This exhibition was comprised of photography (133 photographs), documents, ground plans, period material, sculpture and a doctoral dissertation published and inaugrated at the opening. A large installation entitled Kaisersaal was built by the artist in the museums ruined hall, known as the Kaisersaal or Emperors Hall.

The installation reconstructed the interior space of the Goebbels Bunker (located beneath the Memorial to the Murdered Jews of Europe). It was built  and lit solely out of discarded and neglected objects (including light fittings) found in the cellar and attic rooms of the museum together with objects found on the memorial site in 1998 during excavations (thus prior to construction of the now existing Memorial to the Murdered Jews of Europe).

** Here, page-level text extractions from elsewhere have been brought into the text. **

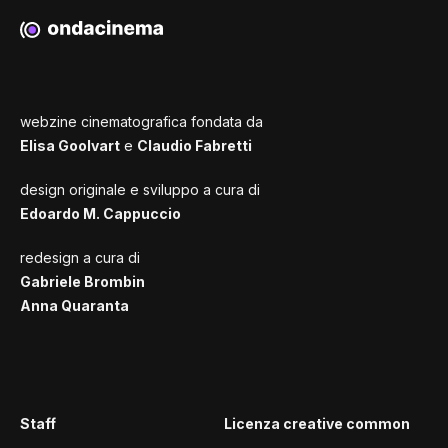
webzine cinematografica fondata da
Elisa Goolvart
e
Claudio Fabretti
design originale e sviluppo a cura di
Edoardo M. Cappuccio
redesign a cura di
Gabriele Brombin
Anna Quaranta
Staff
Licenza creative common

The installation reproduced the ground plans of the bunker in life size ie. 1:1.

The Kaisersaal was originally a ballroom for the officers of the Prussian Army and a meeting place for the military. In WWI it was used as a military hospital. Following its bombing in 1945, the hall (with its make-shift repairs) was rarely used and still retains all of the traces of the blast. In January 1966, the exhibition mounted to accompany the Auschwitz trials held in Frankfurt, was exhibited in this very space.

This installation was the very last exhibition to take place in the ruined Kaisersaal Following extensive building the Museum fuer Fotografie was reopened in 2009 as a standard exhibition space or white cube.